#### [ACTIVITIES]
[1] Rewrite the paragraph of the trip update that begins "Shawny, Jesse, and Marcia went on a tour" as a short bulleted list that keeps its main facts.
[2] Using the trip update, answer yes or no for each statement and quote the words of the text that decide it: (a) The TV crew interviewed Marcia. (b) The floating hospital is taken to river communities. (c) The TV crew arrived before lunch.
[3] According to the trip update, where did the local TV crew show up?

#### [SOURCE EXTRACT]

_ _ _ _ _ _ _

Shawny, Jesse, and Marcia went on a tour this morning of a local social service agency called Saude e Alegría (Health and Happiness) to explore possible partnerships with future SMC groups.  The organization is very impressive, partially because they have designed a full-blown floating hospital that they take up to river communities like the ones we visited that have meager health care options.  They have had great success in reducing diarrhea and its related problems, diminishing malnutrition, and improving the safety of drinking water throughout the communities along the Amazon and Tapajós Rivers.  We hope that we will stay in touch with the organization and that we will work with them on some future Jan Term trip. 

After lunch a local TV crew showed up at the storefront to interview us and see what we are doing.  They spoke to Jesse, Shawny, Georgete, and Jaime about our partnership over the last couple of years.  They took lots of footage of us working, so we should look pretty good whenever this story is broadcast.

_ _ _ _ _ _ _

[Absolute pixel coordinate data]

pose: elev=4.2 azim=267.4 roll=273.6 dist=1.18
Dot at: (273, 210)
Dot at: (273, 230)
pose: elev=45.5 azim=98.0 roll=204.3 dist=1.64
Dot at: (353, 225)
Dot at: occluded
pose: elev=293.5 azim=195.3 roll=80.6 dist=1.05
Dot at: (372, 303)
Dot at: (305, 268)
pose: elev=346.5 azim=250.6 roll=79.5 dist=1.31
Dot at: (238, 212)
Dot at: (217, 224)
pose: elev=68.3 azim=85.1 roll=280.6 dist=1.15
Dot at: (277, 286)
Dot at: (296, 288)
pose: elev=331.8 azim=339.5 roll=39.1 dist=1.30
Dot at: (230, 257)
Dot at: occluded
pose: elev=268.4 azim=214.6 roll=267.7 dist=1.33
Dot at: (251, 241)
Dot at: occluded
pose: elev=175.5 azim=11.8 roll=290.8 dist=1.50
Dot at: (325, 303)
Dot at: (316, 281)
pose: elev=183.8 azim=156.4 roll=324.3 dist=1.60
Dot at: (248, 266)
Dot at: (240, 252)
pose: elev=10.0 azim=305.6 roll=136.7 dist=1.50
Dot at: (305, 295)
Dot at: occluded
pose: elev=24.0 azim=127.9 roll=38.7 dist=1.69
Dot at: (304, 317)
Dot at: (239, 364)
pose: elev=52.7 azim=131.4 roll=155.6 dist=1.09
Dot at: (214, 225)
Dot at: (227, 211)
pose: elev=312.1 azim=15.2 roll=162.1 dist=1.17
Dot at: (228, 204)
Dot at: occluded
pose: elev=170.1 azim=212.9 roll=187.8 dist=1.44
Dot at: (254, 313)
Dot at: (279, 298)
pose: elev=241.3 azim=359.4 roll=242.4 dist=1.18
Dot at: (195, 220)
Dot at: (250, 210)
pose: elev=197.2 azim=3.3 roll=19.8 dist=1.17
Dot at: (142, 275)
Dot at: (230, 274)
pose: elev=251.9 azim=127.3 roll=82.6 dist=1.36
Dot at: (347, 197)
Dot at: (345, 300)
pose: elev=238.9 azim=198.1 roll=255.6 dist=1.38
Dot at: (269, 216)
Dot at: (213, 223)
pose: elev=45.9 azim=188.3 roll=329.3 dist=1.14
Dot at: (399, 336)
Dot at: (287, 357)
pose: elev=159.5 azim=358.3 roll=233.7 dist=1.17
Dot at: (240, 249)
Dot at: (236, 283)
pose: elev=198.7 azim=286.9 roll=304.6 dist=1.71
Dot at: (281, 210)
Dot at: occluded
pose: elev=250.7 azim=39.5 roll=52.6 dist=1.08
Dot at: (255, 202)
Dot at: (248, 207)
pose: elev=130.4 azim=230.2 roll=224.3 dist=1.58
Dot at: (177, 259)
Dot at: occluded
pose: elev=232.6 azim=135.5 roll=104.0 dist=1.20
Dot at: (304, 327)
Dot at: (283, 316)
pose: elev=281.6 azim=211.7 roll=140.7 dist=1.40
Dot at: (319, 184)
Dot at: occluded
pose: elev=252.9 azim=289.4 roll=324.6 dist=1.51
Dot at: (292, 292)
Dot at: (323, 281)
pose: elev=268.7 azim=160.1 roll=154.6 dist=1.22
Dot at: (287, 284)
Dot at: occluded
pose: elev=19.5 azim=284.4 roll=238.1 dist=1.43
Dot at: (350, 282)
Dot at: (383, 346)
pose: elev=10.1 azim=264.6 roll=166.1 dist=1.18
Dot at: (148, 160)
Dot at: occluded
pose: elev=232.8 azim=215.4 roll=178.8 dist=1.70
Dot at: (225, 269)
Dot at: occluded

_ _ _ _ _ _ _

#### [EXERCISE RESPONSES]
[1]
- Shawny, Jesse, and Marcia toured Saude e Alegría (Health and Happiness), a local social service agency, this morning to explore possible partnerships with future SMC groups.
- The organization has designed a full-blown floating hospital that it takes up to river communities with meager health care options.
- It has had great success in reducing diarrhea and its related problems, diminishing malnutrition, and improving drinking water safety in communities along the Amazon and Tapajós Rivers.
- The group hopes to stay in touch with the organization and work with it on a future Jan Term trip.

[2]
(a) No: "They spoke to Jesse, Shawny, Georgete, and Jaime"
(b) Yes: "a full-blown floating hospital that they take up to river communities"
(c) No: "After lunch a local TV crew showed up at the storefront"

[3] At the storefront.